Source:
----
Read a Parquet File

Updated: Jun 12, 2022

This example shows you how to read data from a Parquet file using Data Pipeline.

In this demo code you are going to use ParquetDataReader to read records from an input Parquet file and get the schema of the file.

Parquet is an open source, column-oriented data file format built for efficient data storage and retrieval.

This example can easily be modified to show how to write to a Parquet file using Data Pipeline's ParquetDataWriter.

Java Code listing

package com.northconcepts.datapipeline.examples.parquet;

import java.io.File;

import com.northconcepts.datapipeline.core.StreamWriter;
import com.northconcepts.datapipeline.job.Job;
import com.northconcepts.datapipeline.parquet.ParquetDataReader;

public class ReadAParquetFile {

    public static void main(String[] args) {
        ParquetDataReader reader = new ParquetDataReader(new File("example/data/input/read_parquet_file.parquet"));
        Job.run(reader, new StreamWriter(System.out));

        System.out.println("============================================================");
        System.out.println("Parquet Schema");
        System.out.println("============================================================");
        
        System.out.println(reader.getSchema());
    }
}

Code Walkthrough

  1. ParquetDataReader is created to stream records from an input Parquet file read_parquet_file.parquet.
----
Information supplied:
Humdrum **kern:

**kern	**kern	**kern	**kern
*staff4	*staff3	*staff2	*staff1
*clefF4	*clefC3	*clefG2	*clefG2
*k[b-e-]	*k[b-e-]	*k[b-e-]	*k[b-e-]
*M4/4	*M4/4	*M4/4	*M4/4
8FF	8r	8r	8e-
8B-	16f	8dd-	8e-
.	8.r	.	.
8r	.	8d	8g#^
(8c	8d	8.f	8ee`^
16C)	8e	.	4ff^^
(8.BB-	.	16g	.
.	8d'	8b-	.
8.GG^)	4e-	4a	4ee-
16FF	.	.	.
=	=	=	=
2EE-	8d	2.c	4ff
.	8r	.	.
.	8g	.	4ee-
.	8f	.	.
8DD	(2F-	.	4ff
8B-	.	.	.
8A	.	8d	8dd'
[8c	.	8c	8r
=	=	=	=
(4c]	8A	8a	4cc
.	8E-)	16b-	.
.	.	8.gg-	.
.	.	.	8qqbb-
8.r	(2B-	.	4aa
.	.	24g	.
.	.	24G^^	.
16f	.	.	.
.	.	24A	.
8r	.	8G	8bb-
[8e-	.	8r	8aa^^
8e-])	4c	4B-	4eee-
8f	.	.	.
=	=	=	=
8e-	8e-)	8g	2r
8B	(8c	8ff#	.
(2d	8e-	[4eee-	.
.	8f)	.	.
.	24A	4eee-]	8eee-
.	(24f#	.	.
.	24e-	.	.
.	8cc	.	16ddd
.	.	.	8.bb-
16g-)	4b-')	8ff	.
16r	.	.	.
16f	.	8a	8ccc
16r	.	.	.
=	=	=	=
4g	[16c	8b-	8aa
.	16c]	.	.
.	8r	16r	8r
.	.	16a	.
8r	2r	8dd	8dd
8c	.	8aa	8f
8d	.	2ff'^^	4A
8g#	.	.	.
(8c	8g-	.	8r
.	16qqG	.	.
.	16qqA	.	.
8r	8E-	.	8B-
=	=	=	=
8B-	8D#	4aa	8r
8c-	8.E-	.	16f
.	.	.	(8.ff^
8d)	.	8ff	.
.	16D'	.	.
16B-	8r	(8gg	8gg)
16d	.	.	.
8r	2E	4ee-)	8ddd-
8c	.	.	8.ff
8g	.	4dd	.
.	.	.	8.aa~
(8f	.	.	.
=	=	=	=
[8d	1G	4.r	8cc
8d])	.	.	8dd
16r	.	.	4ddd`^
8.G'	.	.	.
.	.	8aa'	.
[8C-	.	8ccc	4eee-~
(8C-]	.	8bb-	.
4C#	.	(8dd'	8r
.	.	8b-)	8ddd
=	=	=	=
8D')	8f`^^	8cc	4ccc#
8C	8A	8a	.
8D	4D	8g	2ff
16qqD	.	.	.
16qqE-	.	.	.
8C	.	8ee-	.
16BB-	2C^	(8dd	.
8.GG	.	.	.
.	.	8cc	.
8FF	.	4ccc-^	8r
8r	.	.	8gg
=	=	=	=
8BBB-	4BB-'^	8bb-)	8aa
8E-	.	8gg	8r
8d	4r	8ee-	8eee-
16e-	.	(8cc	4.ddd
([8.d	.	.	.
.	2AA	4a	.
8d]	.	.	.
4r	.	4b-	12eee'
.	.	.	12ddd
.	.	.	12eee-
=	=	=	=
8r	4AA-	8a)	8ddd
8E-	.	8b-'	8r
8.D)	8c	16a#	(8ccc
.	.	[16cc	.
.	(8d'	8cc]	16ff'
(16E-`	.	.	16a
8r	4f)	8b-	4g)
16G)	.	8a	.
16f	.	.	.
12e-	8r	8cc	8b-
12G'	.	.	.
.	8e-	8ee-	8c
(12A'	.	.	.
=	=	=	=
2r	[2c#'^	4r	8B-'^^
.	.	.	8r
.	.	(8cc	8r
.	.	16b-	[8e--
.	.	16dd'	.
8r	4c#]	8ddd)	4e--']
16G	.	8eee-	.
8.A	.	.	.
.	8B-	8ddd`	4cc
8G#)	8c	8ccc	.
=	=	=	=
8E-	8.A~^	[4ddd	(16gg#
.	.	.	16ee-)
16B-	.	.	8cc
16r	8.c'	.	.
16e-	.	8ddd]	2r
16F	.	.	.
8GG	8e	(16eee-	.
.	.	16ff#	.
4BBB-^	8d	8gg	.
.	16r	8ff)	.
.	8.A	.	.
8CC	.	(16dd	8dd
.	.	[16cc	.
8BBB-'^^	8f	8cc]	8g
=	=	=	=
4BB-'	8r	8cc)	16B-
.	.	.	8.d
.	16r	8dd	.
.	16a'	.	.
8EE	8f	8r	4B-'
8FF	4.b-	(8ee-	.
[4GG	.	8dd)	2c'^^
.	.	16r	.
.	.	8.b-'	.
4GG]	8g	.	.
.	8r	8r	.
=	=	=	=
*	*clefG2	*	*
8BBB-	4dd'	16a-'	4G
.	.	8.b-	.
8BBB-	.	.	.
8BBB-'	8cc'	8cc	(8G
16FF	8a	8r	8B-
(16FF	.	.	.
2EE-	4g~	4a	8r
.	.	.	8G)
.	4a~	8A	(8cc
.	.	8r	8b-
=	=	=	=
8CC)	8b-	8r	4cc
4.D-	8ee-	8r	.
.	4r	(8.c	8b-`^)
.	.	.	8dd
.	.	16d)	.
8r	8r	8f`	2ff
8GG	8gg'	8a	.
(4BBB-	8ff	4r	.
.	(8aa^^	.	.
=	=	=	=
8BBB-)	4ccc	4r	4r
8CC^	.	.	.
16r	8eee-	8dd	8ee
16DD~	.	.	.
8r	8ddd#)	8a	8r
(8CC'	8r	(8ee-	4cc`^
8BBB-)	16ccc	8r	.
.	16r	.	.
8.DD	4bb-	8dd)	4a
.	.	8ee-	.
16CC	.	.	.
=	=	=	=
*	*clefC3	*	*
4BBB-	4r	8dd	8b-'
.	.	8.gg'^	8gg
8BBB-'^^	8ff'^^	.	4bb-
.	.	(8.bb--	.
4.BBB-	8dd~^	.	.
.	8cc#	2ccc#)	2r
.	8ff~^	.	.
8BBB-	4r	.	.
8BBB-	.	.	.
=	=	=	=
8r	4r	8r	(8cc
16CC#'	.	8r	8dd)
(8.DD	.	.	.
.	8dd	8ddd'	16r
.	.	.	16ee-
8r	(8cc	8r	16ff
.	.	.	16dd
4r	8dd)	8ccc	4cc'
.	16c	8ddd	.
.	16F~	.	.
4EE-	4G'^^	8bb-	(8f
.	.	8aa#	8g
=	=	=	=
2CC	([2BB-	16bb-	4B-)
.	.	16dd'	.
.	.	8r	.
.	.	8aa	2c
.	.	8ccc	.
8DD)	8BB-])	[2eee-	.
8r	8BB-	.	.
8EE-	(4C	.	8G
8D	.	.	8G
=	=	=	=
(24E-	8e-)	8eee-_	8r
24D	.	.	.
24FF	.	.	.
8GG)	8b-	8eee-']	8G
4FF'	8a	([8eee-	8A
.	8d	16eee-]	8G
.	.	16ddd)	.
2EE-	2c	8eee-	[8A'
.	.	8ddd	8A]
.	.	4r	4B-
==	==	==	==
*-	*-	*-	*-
----
Carry on the guide to reading a Parquet file after its last line, completing the rest of its code walkthrough.

Written answer:
  2. Data are transferred from ParquetDataReader to the console via Job.run() method. See how to compile and run data pipeline jobs.
  3. reader.getSchema() method returns the schema that is used to read the specified Parquet file. This schema contains a group of fields called a message. Each field in the message has three attributes: a repetition, a type and a name .

ParquetDataReader

Read records from Apache Parquet columnar files. Using this class you can get the configuration, schema, filter setting and other metadatas of a given Parquet file.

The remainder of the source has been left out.